Der Begriff "Aphoristik" leitet sich aus dem Griechischen her (aphorizein - bestimmen, eingrenzen). Ursprünglich war er ein medizinischer Erfahrungssatz aus dem Corpus Hippocraticum des Hippokrates. Die literarisch-philosophische Gattung entwickelte sich erst später, vor allem durch die französischen Moralisten des 17. und 18. Jahrhunderts und danach durch Aphoristiker des deutschen Sprachraums. Genannt seien dazu u. a. Goethe, Jean Paul, Friedrich Schlegel, Novalis, Schopenhauer, Nietzsche und Karl Kraus, aber auch die Engländer Oscar Wilde und Bernard Shaw sowie polnische Aphoristiker, wie z. B. der brillante politische Ironiker Stanislaw Jercy Lec.

Erst im frühen 20.Jahrhundert wurde die Aphoristik als eigenständige Prosagattung anerkannt und erforscht. Aber noch heute ist sie eine widersprüchliche Textform, weder der Literatur noch der Philosophie eindeutig zugeordnet.

Inhaltlich ist die Aphoristik weit gespannt und umfasst Themen der Moral, Philosophie, Psychologie, Ästhetik, Politik, Sprache und Lebenskunst. Stilistisch changiert sie zwischen definitorischen, philosophisch-reflektierenden, ironisch-grundierten, poetisch-getönten und paradoxen Aussagen, ohne Anspruch auf Allgemeingültigkeit, auffordernd zur Zustimmung oder zum Wuderspruch, immer aber zum Weiterdenken.

Das formale Kennzeichen des Aphorismus ist die hochverdichtete Form, die Lakonie der Sprache. "Ein guter Aphorismus ist die Weisheit eines ganzen Buches in einem Satz" (Theodor Fontane).

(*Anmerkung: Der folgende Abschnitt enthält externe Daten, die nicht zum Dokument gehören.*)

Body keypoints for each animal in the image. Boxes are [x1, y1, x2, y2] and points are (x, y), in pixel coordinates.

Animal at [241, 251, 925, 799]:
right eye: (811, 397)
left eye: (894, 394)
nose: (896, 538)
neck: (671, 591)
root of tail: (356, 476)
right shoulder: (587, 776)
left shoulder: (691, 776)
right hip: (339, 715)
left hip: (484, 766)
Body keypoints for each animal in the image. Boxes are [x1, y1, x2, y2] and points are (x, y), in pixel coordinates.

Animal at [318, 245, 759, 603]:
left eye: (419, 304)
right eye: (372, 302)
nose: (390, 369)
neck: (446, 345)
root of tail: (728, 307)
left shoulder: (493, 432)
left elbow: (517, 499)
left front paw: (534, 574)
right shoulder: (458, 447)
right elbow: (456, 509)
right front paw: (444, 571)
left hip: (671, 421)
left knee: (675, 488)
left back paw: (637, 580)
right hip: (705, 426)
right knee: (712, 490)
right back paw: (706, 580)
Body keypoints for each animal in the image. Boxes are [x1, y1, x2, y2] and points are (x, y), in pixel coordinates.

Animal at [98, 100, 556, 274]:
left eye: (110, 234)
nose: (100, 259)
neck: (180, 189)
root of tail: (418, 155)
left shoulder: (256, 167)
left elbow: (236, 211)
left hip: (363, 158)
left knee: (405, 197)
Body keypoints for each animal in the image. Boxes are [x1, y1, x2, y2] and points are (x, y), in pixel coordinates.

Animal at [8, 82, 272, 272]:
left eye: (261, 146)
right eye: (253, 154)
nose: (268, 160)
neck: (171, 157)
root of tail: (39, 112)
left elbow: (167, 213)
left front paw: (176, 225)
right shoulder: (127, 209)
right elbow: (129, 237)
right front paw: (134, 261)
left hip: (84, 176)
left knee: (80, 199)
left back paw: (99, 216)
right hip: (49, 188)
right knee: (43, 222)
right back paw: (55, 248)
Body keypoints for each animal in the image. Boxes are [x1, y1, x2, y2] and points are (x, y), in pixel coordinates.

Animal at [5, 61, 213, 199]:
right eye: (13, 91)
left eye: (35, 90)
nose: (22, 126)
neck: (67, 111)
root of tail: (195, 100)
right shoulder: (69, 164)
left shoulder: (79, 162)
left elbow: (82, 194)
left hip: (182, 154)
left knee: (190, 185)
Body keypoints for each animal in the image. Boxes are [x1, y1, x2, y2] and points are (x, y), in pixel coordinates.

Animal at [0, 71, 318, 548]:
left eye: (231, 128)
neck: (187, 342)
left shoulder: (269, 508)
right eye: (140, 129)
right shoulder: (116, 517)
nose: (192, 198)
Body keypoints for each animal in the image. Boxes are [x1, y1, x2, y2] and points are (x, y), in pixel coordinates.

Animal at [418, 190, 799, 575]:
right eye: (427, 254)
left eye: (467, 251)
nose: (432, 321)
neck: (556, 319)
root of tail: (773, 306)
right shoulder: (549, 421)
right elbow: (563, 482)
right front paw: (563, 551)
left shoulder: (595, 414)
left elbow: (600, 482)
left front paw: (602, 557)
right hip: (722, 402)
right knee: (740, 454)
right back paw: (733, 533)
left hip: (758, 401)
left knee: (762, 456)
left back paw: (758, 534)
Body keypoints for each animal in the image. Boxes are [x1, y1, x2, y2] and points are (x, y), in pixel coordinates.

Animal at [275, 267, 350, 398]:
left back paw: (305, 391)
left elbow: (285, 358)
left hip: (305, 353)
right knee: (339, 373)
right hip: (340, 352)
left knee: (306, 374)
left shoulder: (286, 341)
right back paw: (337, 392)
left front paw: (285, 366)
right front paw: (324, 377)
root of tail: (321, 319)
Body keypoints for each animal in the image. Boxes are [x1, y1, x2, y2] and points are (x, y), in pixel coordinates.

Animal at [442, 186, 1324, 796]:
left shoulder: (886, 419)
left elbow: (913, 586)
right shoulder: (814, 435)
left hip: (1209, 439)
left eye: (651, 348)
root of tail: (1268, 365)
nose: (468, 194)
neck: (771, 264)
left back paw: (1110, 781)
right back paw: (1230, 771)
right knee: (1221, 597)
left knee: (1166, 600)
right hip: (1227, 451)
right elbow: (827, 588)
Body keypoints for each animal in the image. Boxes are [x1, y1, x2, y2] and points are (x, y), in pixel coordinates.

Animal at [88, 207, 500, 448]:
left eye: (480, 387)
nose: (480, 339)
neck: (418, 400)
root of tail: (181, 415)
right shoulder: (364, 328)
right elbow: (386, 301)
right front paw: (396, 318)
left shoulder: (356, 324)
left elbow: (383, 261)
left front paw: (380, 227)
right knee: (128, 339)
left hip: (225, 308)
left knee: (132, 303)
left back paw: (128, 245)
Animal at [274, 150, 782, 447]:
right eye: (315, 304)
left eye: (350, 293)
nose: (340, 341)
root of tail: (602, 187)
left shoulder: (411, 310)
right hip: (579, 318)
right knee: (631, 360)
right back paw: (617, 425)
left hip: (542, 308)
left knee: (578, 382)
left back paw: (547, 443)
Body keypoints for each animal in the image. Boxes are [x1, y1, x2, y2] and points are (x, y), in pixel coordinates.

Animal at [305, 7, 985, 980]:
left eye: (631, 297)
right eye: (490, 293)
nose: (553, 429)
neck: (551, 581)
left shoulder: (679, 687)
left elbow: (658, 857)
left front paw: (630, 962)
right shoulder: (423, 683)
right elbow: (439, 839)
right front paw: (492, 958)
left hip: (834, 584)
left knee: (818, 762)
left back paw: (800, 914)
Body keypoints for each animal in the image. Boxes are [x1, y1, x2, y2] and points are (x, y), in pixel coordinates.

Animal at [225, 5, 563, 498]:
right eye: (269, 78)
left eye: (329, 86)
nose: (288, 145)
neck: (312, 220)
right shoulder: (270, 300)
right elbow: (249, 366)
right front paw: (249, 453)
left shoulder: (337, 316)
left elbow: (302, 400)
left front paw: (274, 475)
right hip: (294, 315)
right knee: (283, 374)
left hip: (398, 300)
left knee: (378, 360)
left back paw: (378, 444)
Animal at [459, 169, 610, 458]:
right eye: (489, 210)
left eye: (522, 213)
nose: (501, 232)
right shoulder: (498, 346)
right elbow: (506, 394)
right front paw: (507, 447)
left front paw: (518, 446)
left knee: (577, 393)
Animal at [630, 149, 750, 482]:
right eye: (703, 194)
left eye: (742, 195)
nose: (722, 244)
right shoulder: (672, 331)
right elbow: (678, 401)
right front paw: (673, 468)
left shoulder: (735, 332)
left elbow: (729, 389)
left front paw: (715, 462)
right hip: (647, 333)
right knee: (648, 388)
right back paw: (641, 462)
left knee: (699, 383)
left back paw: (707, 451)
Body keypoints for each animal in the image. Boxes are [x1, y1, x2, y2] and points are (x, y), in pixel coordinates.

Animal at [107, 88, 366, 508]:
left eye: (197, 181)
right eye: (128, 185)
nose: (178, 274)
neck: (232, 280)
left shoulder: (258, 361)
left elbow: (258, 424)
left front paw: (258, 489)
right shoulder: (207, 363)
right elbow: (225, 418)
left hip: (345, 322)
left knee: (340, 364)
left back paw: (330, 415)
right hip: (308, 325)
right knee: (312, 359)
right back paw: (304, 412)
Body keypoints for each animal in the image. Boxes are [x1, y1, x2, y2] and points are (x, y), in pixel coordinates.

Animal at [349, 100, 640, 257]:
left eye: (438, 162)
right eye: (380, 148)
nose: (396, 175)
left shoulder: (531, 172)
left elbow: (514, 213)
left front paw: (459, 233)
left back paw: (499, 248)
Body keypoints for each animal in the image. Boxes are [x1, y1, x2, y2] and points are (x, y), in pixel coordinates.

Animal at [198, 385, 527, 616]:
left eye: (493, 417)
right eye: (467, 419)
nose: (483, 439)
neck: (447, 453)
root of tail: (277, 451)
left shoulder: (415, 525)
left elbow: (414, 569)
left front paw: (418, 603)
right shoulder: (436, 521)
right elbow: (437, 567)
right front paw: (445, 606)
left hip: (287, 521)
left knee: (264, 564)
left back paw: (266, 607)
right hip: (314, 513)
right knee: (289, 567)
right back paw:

Und Jean Paul hat einmal gesagt: Sprachkürze gibt Denkweite" Oft bestehen Aphorismen nur aus einem Satz, sie können aber auch mehrere kurze Sätze umfassen. Eine klar definierte Obergrenze gibt es nicht, und der Übergang zum großen Bruder, zum Essay, ist fließend. Immer aber soll er einen Denkanstoß enthalten. Nur scheinbar kommt der Aphorismus denen entgegen, die keine Zeit haben.